Anyways, I'm not in such a rush for more power, I want to get better suspension first. IMO only amateurs would get in a 335d and think the biggest problem is the power.


----------



## 2010335dsport (Apr 21, 2014)

All depends on how you use your car and how its equipped. Mine is a sport and handles damn good for me. My car is a DD for now and am looking for more power, because why not and the better fuel economy that goes along with the alphabet delete. - Yours truly, The Amateur


----------



## 335duff (Jul 30, 2015)

Post picture Mr. Professional Race Car Driver!!

yeah i think my issues are:

brakes>tires>suspension>diff>transmission>power

I do not mean to offend you with my comments. do whatever you want

I hope you have the best time you can with your car I know I am with mine!:dunno:

Edit: I dont have sport package because I drove an msport 335d and still thought the suspension was bad and figured if i was going to replace everything anyways why spend the extra $$$ on the car up front. Also I prefer the standard look and increased ground clearance.


----------



## 2010335dsport (Apr 21, 2014)

I'm not offended at all. I'm just a smart ass. Hahaha. Cheers!


----------



## Flyingman (Sep 13, 2009)

Folks,

I'm at 92k in my 2010 335D Sport and very much interested in doing the EGR/DPF/DEF delete. Emissions is not a concern for me, longevity and reliability are!

I have exchanged with a shop in Raleigh NC that can do the full delete and tune, and they are doing it regularly. They posted a video of a 335D on their dyno. Awesome stuff.

My question is what hardware is required to properly do this delete? They asked me if I wanted to provide the parts or have them obtain them.

They talk about pipes and blank offs, etc....? They are also offering a spare DDE in case I have to have my car reprogrammed by the dealer, but I don't think I should need that. If I delete all the emission stuff, most any good Indy worth his salt should be able to service.

They are also offering the walnut blast at a very reasonable price of about $1,000.

Any tips on the hardware would be appreciated.:thumbup:


----------



## 2010335dsport (Apr 21, 2014)

Flyingman said:


> Folks,
> 
> I'm at 92k in my 2010 335D Sport and very much interested in doing the EGR/DPF/DEF delete. Emissions is not a concern for me, longevity and reliability are!
> 
> ...


Check out my other thread. Basically need DPF and SCR "improvement" pipes. The EGR can be blocked off via tune.

I had a coupe things come up so I haven't gotten a tune yet, but I've got pipes on my shelf.
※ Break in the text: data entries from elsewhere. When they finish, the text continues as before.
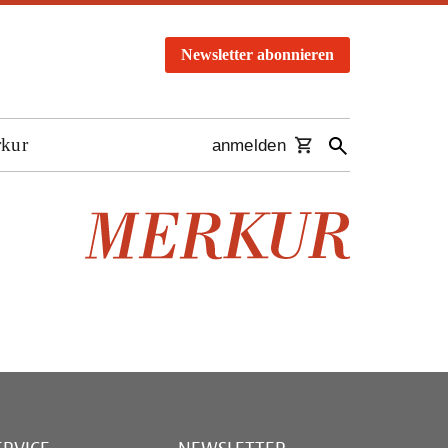
Newsletter abonnieren
rkur
anmelden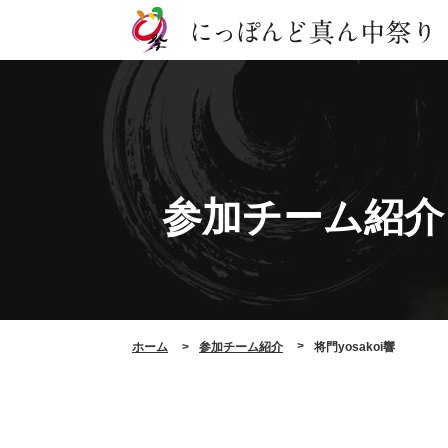
参加チーム紹介
ホーム
参加チーム紹介
将門yosakoi響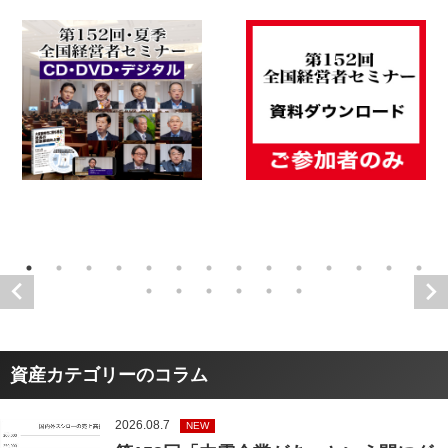
資産カテゴリーのコラム
2026.08.7
NEW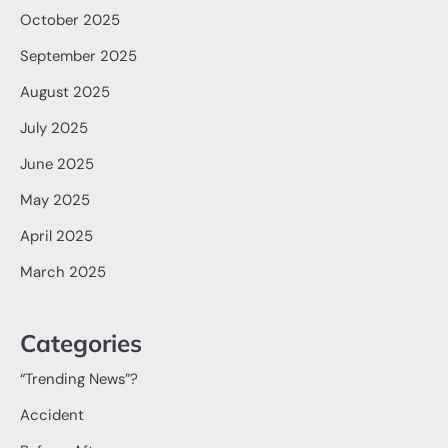
October 2025
September 2025
August 2025
July 2025
June 2025
May 2025
April 2025
March 2025
Categories
“Trending News”?
Accident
I think about it daily though. 

http://www.bimmerfest.com/forums/showthread.php?t=853435


----------



## EmE90 (Aug 21, 2015)

Subscribed. My car is a DD, so I'd be interested mostly for the improved fuel mileage, but the performance would be nice as well.


----------



## BB_cuda (Nov 8, 2011)

floydarogers said:


> DPF removal requires a different DDE tune (not JBD or other piggy-back). There was discussion 1-2 years ago about this subject (TDIWyse and other people used Ecotune in Canada I believe). You can find the discussions here and on E90Post's diesel subforum.
> 
> The reason is that removing the DPF removes backpressure, which can result in turbo over-speed which can damage the turbo badly. Need some different parameters in the DDE to ensure it doesn't happen.


Ecotune is out of Glasgow, Scotland. We had to work through a stateside distributor at Redline Speedworx. Ecotune/Redline Speedworx relationship is now dissolved. Most of us switched over to JR Auto as the urea metering valve continued to inject and the EGR valve was still cycling on the Ecotune loaded DDE.


----------



## Flyingman (Sep 13, 2009)

On second thought I think I'll just hold off until the dust settles with the VW TDI "Diesel Gate" Scandal.

I expect we will see some sort of fall-out from all of that.


----------